By that time it was after 8:30 p.m., so we headed for the Place de la République to try to find something to eat. Several places were open, but we could see that there was no food on any of the tables. Even the places that usually served dinner were open only as bars. Finally, we came to a tiny hole-in-the-wall called the Régence Grill, and at the bottom of its menu I spotted "entrecôte pour deux; frites et salade a volonté"—rib steak for two, all-you-can-eat fries and salad." David was skeptical; he'd had bad experiences with French beef, which he's convinced is always hopelessly tough, but I talked him into it. As we waited for our food, we concluded that the place couldn't be as hole-in-the-wallish as it looked, because it had slick menu-placemats and was advertising a drawing for a 50,000-euro car (I entered, just for the heck of it). Later, that conclusion was confirmed, when we came across another like it in another city—it's a chain, but a pretty good one.

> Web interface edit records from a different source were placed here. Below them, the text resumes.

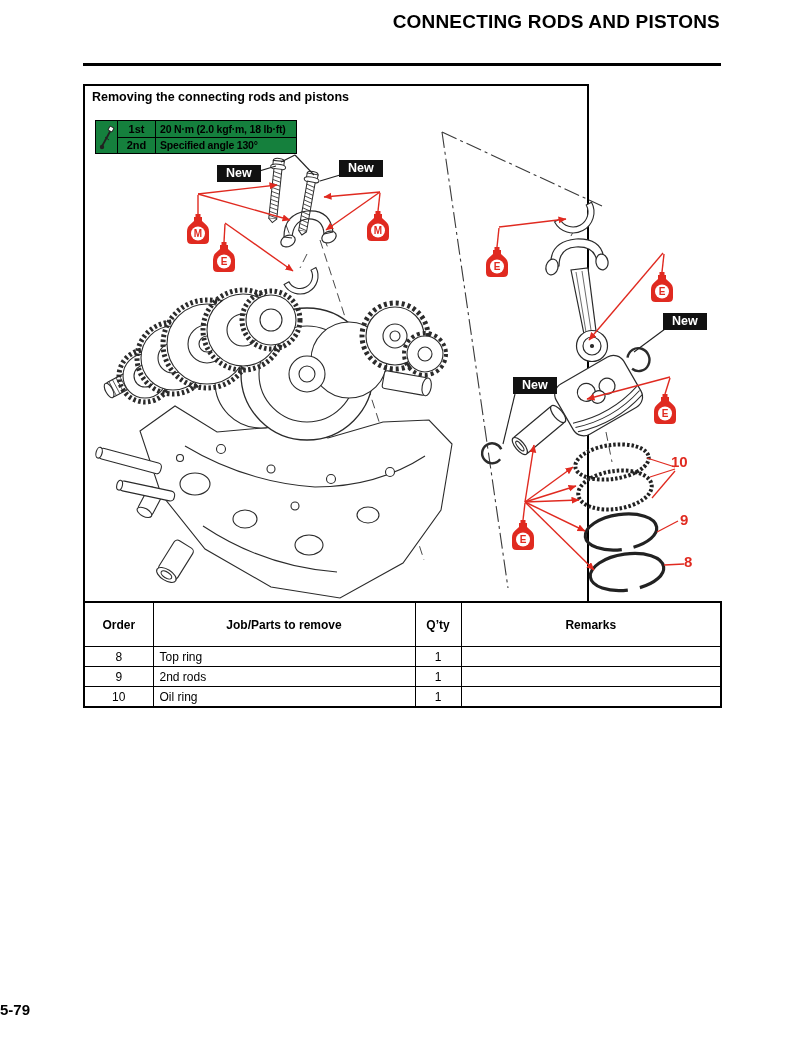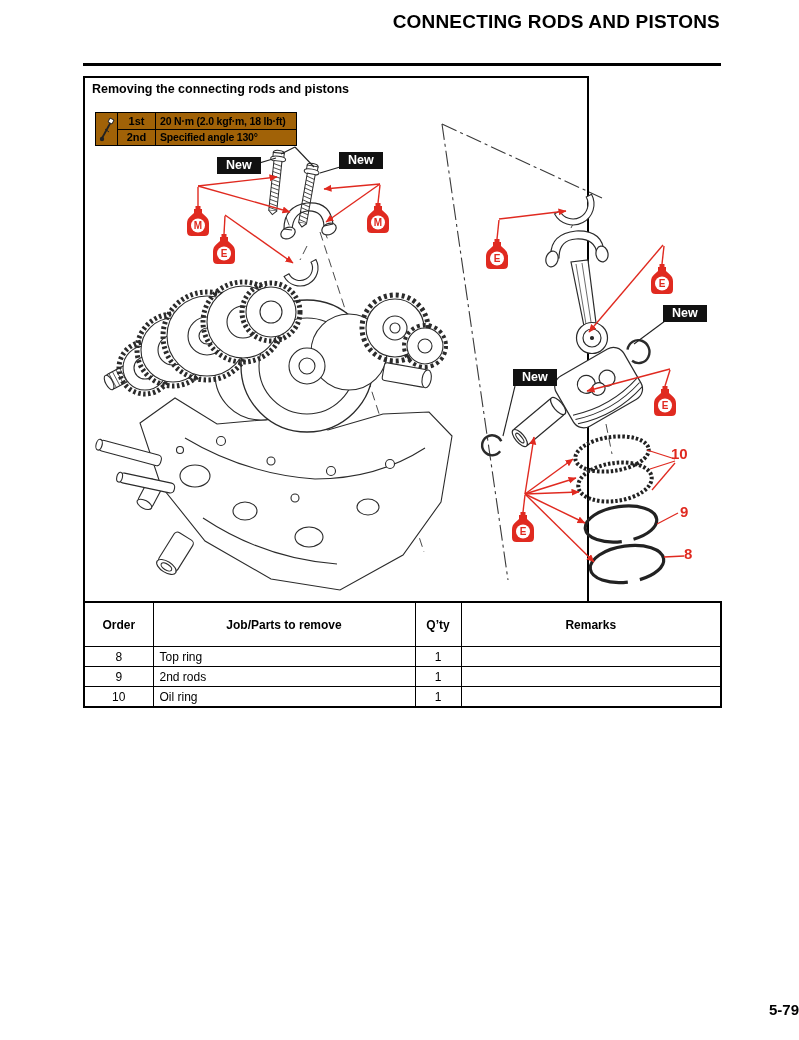--- a/index.html
+++ b/index.html
@@ -7,7 +7,7 @@
         font-family:"Liberation Sans","DejaVu Sans",sans-serif;color:#000;overflow:hidden;}
   .page-title{position:absolute;top:11px;right:79px;font-size:19px;font-weight:bold;letter-spacing:.2px;}
   .title-rule{position:absolute;left:83px;top:63px;width:638px;height:3px;background:#000;}
-  .figure-panel{position:absolute;left:83px;top:76px;width:506px;height:610px;
+  .figure-panel{position:absolute;left:83px;top:84px;width:506px;height:610px;
                 border:2px solid #000;box-sizing:border-box;}
   .figure-title{position:absolute;left:7px;top:4px;font-size:12.5px;font-weight:bold;}
   .diagram{position:absolute;left:0;top:0;}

steak sauce In the end, he was delighted with the choice. The waitress started by lighting two chafing frames and setting our empty plates on top of them to warm. When the food came, she set our warm plates before us and put the platter of steak across the two (the platter developed a hot spot at each end, over the flames, but otherwise remained only warm to the touch). As you can see, the fries were rather overcooked but palatable enough; the salad was excellent—plain buttercrunch lettuce in a very light vinaigrette. Mayo, mustard, and ketchup in little single-serve packets on the table.

The steak, essentially a cross section of a large standing rib roast with the bone cut off, was great. We ordered it rare and got it that way, carved into strips for easy serving. It was accompanied (like everything else on the menu) by a sauceboat of "notre fameux sauce charmélcia"—"our infamous charmélcia sauce"—which was also for sale by the pint for take-out. It had a good deal of mustard in it and a lot of herbs, maybe some vinegar, and was probably butter-based, as it congealed on cooling. It was very good, though.

fromage blanc strawberries melba For dessert, David had fromage blanc with red fruit coulis. It wasn't a "faisselle" of fromage blanc, just the stuff you spoon out of a larger container like yogurt, but it was great nonetheless.

I had strawberries Melba. A classic peach melba is vanilla ice cream with a poached peach half and red fruit sauce topped with whipped cream. In this one, the peach was simply replaced with strawberries. Very good! I could easily do that at home (if I could get strawberries as good as the ones in France).

So dinner was snatched from the jaws of defeat, and we strolled home happy.